E em perfeita sintonia com o disposto no art. 50-A do regime geral das contra- ordenações sobre o pagamento voluntário da coima, com certeza de absoluta constitucionalidade, surge o art. 175º n.4 do Código da Estrada a garantir a defesa restrita à gravidade da infracção e à sanção de inibição de conduzir aplicável.
No regime geral das contra-ordenações, porque não jogam necessariamente todos os direitos constitucionais do art. 32, o arguido pode aceitar que cometeu a infracção e por isso ser condenado. Ao aceitar passivamente a comissão da infracção não perde o direito de defesa sobre a sanção acessória.

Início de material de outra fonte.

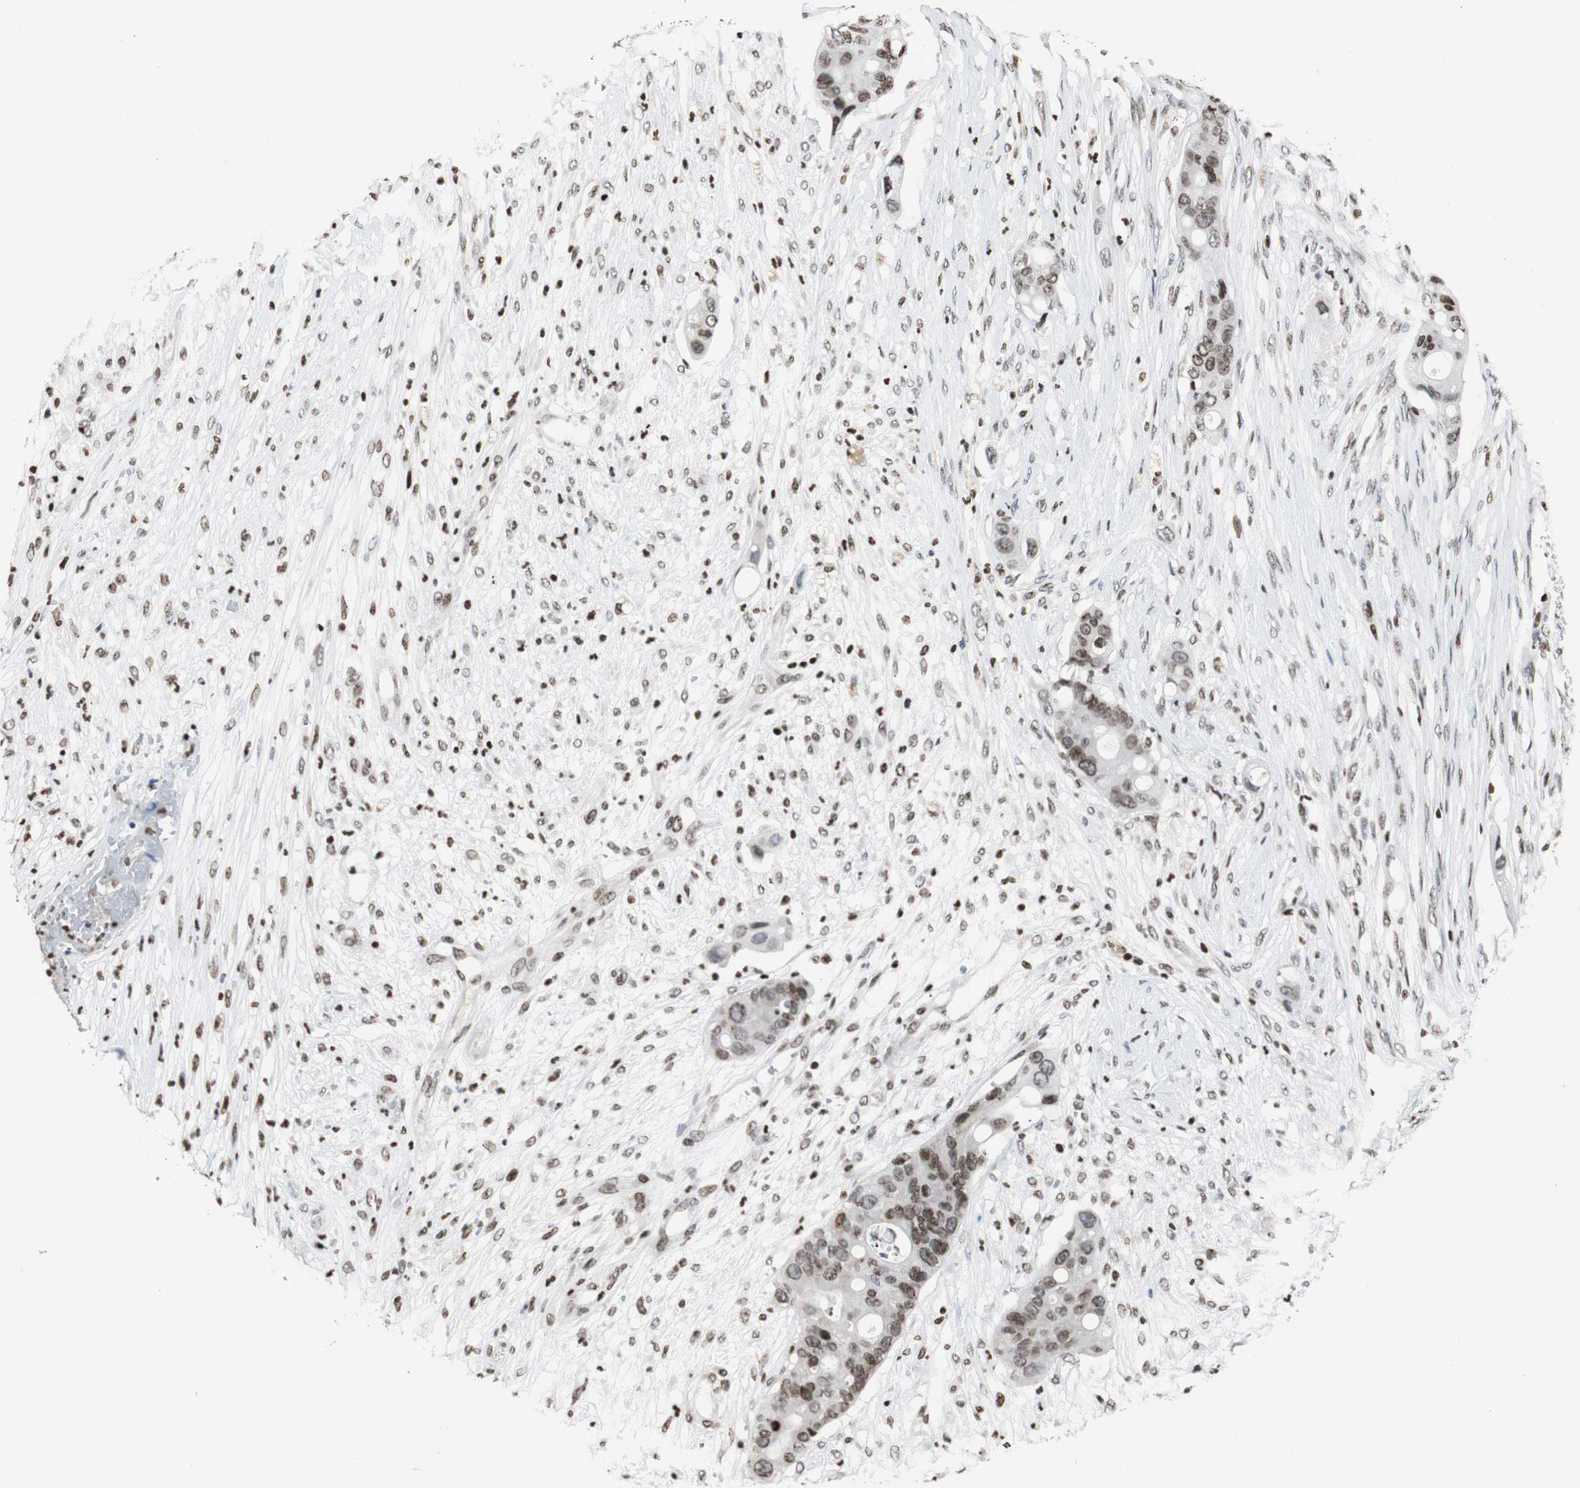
{"staining": {"intensity": "moderate", "quantity": ">75%", "location": "nuclear"}, "tissue": "colorectal cancer", "cell_type": "Tumor cells", "image_type": "cancer", "snomed": [{"axis": "morphology", "description": "Adenocarcinoma, NOS"}, {"axis": "topography", "description": "Colon"}], "caption": "Human adenocarcinoma (colorectal) stained with a protein marker displays moderate staining in tumor cells.", "gene": "PAXIP1", "patient": {"sex": "female", "age": 57}}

Do exposto resulta que o arguido quando procedeu ao pagamento voluntário da coima, aceitou a comissão da infracção e a partir desta fase podia e devia defender-se da medida da aplicação da sanção acessória, como efectivamente o fez. Simplesmente como não podia beneficiar da medida excepcional de suspensão desta, oportunamente apreciada pela entidade administrativa e em recurso por autoridade judicial, viu aplicada a medida acessória na medida proporcional à gravidade da infracção.
Foram-lhe garantidos o direito de audiência e de defesa em estrito cumprimento do art. 32º n.10 da Constituição.
Pelo exposto concluímos que o art. 175º n.4 do Código da Estrada não padece de qualquer inconstitucionalidade com o leitura que mereceu na sentença recorrida e como tal o recorrente depois de paga voluntariamente a coima apenas pode apresentar defesa restrita à gravidade da infracção e à sanção de inibição de conduzir aplicável, sem discutir a verificação da infracção a qual está necessariamente assumida como tendo ocorrido.

Termos em que se acorda negar provimento ao recurso.

Custas pelo recorrente – 6 UC de taxa de justiça.